Extract every line below that contains the word "aplicación".

--- SOURCE RECORDS Enclosed Below ---

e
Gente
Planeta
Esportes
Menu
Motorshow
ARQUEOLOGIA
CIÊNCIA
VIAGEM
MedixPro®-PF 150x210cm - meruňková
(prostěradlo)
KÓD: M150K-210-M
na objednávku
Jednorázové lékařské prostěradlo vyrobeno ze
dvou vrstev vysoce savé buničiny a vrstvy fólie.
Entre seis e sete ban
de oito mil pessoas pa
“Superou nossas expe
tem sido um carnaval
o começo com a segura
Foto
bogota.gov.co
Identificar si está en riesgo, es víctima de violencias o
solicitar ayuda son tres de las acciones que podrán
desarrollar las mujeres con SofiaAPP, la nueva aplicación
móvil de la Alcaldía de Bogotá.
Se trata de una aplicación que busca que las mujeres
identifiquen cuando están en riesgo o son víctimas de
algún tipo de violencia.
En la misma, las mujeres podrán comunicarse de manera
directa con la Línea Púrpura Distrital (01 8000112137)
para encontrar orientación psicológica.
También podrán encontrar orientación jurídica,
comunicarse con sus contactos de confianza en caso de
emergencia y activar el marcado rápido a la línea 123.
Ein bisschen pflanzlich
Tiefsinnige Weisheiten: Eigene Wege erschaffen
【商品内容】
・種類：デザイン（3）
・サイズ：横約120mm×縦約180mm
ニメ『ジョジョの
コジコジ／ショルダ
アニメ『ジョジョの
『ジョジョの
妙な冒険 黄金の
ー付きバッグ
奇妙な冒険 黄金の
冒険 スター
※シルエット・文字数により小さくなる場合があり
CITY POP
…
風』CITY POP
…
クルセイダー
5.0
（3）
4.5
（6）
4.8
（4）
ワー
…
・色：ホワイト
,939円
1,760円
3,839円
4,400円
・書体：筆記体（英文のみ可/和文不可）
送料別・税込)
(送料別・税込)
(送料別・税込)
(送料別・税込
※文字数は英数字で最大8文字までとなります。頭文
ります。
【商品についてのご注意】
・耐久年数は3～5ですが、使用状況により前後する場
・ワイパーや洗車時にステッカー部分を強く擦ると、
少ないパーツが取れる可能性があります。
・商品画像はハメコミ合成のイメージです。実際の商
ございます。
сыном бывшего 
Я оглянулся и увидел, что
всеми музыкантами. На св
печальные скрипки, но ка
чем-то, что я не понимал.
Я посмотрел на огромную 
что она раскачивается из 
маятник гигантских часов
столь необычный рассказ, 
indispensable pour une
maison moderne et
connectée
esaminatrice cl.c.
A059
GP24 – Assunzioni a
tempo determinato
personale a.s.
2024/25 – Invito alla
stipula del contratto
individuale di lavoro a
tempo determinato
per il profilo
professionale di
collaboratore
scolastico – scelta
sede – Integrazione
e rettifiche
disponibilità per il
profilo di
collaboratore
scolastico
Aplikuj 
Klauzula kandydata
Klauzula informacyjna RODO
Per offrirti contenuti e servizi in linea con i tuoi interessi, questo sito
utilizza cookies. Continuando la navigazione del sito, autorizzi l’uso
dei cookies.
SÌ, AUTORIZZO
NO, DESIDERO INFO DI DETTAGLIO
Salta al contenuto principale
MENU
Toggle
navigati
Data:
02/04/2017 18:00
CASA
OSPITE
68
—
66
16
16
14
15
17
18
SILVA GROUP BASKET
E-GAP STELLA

--- End of Enclosed SOURCE RECORDS ---

*RESPONSE TO THE TASK:*
desarrollar las mujeres con SofiaAPP, la nueva aplicación
Se trata de una aplicación que busca que las mujeres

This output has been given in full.